Task statement :: Scan the entries below for the word "高寶小說系列全圖鑑書展" and copy every line where it turns up.

[Opening Data supplied section]

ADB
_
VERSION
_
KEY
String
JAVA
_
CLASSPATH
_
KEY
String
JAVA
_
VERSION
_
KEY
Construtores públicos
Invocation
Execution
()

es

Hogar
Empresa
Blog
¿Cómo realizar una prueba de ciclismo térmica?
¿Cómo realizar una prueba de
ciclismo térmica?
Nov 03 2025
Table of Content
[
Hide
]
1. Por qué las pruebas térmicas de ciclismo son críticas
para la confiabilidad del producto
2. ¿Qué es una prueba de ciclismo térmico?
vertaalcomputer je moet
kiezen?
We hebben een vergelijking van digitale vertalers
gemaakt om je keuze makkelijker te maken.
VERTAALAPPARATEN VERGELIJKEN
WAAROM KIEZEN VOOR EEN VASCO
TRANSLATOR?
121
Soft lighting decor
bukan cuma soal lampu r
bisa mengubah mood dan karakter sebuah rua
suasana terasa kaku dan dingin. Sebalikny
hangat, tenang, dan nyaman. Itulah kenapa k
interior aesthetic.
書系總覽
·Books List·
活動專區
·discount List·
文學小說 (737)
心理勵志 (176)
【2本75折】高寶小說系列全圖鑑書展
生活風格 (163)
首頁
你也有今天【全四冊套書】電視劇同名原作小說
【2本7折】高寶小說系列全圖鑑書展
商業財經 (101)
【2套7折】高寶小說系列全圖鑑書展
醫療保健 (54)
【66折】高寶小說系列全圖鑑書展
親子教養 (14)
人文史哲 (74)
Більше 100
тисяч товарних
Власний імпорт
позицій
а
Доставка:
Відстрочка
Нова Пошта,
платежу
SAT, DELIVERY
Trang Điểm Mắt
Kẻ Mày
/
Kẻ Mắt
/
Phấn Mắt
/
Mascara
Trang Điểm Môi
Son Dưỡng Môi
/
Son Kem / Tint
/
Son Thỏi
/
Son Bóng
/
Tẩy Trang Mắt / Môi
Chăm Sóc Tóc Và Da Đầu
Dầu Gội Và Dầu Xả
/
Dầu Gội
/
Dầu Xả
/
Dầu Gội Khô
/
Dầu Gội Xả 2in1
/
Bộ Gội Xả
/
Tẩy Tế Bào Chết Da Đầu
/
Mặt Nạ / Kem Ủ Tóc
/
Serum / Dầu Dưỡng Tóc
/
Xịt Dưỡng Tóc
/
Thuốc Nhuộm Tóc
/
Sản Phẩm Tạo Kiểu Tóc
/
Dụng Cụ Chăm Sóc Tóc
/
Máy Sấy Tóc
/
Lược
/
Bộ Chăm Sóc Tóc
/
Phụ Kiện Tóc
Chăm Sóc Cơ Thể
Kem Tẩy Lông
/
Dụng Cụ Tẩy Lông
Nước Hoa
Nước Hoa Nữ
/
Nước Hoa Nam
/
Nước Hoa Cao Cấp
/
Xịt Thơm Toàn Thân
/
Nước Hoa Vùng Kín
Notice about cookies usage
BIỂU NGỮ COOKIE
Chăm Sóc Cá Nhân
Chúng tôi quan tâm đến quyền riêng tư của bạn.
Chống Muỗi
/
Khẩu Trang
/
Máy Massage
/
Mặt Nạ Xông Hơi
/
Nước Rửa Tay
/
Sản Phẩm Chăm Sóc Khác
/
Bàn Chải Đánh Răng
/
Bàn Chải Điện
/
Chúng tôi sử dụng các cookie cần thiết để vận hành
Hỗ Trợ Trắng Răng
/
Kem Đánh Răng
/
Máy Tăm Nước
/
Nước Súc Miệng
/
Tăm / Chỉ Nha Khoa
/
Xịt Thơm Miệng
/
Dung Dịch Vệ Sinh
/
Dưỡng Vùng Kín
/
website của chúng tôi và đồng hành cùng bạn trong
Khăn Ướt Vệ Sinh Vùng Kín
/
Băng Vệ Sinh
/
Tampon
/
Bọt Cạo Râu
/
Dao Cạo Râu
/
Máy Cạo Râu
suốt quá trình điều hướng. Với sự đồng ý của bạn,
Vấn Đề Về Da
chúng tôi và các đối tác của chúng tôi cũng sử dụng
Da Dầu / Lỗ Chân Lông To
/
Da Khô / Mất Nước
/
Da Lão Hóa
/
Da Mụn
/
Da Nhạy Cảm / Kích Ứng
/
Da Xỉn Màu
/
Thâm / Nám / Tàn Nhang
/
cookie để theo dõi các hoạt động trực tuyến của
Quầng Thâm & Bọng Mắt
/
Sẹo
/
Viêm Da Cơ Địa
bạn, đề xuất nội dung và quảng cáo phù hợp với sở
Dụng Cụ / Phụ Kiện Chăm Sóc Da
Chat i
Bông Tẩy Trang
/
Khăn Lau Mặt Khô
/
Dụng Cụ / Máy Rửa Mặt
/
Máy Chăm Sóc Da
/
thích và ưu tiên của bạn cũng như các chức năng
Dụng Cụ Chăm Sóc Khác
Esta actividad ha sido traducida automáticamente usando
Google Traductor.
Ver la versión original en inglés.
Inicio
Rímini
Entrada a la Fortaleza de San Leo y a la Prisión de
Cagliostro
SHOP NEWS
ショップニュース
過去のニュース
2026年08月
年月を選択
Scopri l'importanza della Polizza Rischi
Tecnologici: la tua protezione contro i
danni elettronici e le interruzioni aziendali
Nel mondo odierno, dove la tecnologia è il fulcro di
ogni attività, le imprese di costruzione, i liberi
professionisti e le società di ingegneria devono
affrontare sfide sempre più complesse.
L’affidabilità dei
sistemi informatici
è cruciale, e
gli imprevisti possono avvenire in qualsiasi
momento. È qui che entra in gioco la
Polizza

[Closing Data supplied section]

Exercise answer ::
【2本75折】高寶小說系列全圖鑑書展
【2本7折】高寶小說系列全圖鑑書展
【2套7折】高寶小說系列全圖鑑書展
【66折】高寶小說系列全圖鑑書展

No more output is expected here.